_Problem to work on_.
Within the material below, how many lines include "width"? Answer with the count only.

_Supplied records_.
__________________________________________________

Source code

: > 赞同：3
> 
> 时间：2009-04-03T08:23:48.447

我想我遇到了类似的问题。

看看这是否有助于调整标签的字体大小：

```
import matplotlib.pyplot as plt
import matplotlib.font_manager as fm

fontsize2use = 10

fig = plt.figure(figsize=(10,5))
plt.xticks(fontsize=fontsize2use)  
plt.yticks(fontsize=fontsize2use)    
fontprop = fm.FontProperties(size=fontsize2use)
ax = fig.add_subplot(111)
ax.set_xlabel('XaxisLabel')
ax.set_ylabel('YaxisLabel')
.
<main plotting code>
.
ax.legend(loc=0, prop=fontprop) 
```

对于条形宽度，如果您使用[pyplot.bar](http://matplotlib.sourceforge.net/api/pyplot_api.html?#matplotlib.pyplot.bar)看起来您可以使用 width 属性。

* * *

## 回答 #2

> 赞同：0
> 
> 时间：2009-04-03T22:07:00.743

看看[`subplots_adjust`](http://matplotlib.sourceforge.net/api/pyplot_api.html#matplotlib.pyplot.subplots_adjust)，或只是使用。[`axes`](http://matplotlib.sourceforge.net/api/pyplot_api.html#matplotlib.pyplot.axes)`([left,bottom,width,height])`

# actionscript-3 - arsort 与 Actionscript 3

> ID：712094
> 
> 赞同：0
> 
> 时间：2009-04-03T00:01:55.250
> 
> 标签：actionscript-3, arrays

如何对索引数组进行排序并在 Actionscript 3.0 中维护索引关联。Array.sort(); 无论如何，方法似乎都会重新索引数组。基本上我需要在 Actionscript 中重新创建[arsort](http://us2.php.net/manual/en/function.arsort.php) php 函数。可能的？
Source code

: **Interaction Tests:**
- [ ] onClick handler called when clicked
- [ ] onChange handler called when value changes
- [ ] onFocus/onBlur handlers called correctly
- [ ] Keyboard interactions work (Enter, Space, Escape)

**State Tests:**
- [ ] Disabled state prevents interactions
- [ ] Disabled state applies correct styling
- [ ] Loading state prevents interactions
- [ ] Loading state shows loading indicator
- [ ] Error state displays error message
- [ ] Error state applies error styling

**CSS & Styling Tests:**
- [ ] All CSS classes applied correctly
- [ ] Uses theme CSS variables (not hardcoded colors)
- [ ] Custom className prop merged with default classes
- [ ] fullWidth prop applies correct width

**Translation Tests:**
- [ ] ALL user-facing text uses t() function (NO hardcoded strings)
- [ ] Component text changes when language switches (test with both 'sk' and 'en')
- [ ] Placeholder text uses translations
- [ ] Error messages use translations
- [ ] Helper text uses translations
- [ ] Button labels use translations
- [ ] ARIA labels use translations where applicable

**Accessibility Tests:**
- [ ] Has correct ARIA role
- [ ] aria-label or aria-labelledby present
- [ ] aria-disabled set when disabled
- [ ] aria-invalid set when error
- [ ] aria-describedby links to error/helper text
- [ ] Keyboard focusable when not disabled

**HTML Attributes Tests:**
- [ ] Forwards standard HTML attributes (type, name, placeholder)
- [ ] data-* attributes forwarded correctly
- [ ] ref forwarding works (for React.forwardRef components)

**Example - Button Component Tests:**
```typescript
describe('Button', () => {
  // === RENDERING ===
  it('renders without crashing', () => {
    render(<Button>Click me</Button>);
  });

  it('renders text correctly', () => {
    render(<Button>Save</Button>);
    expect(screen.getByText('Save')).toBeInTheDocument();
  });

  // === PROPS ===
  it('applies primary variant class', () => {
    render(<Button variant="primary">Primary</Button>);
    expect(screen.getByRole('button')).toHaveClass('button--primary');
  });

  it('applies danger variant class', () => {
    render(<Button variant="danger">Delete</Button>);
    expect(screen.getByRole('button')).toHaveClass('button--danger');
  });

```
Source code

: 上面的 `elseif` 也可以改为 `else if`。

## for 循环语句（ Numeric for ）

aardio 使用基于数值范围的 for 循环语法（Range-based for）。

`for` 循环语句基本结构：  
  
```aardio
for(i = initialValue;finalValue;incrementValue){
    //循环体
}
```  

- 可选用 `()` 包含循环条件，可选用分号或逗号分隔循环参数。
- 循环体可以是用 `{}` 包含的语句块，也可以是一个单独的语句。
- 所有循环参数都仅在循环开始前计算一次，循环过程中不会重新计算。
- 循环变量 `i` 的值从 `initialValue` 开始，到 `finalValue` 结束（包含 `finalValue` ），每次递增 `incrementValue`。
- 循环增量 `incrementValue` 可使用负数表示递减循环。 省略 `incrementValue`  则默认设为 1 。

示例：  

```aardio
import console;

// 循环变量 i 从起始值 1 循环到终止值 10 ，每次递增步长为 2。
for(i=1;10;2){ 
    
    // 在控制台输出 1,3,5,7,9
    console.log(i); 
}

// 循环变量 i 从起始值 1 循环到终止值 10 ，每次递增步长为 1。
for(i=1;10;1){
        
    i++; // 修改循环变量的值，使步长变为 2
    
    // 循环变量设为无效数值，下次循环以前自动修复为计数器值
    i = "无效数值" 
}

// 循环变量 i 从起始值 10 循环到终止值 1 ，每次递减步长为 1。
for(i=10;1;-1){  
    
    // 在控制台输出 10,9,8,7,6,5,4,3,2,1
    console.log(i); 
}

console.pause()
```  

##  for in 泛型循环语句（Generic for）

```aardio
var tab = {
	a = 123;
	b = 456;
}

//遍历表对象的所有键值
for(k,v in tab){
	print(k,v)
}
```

__________________________________________________

_Answer to this problem_.
3